The problem comes in coordinating publicity with launch. Take this app from the Dow Jones Local Media group – SouthCoastToday Pix. It is the second iPad photography app released by the group, the first was CapeCodOnline Pix App (not a great name, was it?).

Released in the App Store on April 8, the press release that got my attention was released on the 16th, a Saturday. The press release contained no link to the app (that would only be known once it is actually in the App Store) and the only clue as to where to find the app was a link back to the SouthCoastToday website which was, at I write this, dead.
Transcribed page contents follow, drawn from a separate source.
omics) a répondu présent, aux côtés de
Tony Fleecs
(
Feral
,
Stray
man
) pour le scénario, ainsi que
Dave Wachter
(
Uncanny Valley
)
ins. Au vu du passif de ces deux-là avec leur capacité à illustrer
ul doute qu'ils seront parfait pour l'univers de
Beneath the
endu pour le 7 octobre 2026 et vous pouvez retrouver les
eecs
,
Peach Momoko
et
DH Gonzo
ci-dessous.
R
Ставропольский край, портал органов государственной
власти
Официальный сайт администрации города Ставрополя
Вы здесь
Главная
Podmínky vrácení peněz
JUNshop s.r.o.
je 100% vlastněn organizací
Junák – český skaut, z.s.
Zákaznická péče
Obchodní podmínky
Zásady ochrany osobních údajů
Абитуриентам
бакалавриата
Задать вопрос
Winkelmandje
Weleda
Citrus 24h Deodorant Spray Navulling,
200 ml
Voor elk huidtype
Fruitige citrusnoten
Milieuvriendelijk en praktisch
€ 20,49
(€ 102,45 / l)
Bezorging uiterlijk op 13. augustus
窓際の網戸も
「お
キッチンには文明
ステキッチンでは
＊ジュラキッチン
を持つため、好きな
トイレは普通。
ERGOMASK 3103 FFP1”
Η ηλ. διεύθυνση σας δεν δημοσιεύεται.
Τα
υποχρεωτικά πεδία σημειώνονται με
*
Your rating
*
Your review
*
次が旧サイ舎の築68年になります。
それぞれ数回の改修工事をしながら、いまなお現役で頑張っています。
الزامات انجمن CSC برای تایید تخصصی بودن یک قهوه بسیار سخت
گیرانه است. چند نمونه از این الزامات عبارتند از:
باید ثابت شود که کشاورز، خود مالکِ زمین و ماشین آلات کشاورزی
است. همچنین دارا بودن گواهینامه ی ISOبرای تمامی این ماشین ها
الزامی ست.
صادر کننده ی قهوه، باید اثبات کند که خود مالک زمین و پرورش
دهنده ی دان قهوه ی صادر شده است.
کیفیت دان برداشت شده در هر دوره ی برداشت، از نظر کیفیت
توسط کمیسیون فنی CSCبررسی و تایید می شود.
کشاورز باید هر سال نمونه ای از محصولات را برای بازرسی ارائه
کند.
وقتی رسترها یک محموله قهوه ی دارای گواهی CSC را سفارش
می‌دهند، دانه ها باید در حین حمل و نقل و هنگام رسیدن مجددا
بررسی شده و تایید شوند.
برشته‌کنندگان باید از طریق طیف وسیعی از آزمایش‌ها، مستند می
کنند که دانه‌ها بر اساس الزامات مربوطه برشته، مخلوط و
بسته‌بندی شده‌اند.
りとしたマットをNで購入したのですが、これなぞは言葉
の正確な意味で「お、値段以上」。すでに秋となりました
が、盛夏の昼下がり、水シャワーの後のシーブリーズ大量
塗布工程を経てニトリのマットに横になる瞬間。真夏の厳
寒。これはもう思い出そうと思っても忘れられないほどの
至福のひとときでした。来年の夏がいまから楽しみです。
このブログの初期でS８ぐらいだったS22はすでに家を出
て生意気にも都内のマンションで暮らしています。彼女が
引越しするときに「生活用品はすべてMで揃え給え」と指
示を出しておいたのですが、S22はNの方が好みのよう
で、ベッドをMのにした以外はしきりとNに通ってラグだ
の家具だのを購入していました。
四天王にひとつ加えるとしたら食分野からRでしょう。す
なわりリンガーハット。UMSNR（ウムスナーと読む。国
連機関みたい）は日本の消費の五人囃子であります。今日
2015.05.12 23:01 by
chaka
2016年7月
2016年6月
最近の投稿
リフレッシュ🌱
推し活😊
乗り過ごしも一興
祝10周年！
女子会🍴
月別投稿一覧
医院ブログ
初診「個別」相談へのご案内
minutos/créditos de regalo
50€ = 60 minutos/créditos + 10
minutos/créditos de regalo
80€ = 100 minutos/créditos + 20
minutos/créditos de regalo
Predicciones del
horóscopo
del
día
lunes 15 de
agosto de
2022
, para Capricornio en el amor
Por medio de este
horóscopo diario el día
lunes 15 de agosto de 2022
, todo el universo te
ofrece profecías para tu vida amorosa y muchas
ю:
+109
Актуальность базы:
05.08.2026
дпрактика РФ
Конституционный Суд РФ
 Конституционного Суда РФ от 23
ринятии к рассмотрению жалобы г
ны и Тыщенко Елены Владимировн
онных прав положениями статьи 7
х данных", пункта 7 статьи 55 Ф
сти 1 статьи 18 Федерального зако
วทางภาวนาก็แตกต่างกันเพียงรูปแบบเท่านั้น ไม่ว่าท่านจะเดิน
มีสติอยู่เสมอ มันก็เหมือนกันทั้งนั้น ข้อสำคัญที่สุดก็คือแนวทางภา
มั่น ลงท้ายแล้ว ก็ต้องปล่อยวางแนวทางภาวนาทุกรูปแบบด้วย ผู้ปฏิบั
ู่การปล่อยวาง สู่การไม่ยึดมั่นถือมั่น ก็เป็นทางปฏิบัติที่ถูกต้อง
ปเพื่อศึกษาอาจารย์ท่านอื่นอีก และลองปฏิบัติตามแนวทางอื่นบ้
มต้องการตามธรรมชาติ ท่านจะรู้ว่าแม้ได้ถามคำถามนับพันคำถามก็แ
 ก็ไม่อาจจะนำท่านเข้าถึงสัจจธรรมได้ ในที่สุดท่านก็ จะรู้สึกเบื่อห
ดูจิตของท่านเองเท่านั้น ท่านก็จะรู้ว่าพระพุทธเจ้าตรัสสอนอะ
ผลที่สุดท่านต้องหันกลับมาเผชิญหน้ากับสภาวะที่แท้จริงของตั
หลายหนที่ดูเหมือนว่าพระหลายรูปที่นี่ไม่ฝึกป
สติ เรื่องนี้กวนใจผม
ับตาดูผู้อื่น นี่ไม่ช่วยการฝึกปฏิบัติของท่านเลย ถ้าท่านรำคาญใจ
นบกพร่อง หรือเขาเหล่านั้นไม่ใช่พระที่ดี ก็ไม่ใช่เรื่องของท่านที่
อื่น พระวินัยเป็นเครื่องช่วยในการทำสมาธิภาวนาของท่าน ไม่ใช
The app can be found under News, but the first page of the free news apps only goes back to the 13th, meaning that the app dropped off the first page severa days ago. The other choice as the main category would have photography. As of the time I am writing this post, the oldest app on the first page of free apps was released on the 4th, so if the app have used this category it would spend more time being visible, something to keep in mind when picking your categories.

As for the app itself, I like the idea – it is a great way to reward your photographers, get readers to contribute (if you include a mechanism for reader contributions). I found the app a bit sluggish, but my biggest gripe with the app was actually the photography. I opened the app and was immediately presented with photos from a family funeral, a stunning intrusion of privacy I thought. The description gave no reason why this private moment of brief was important for the general public to observe.

I deleted the app immediately after grabbing the first non-funeral picture I could find.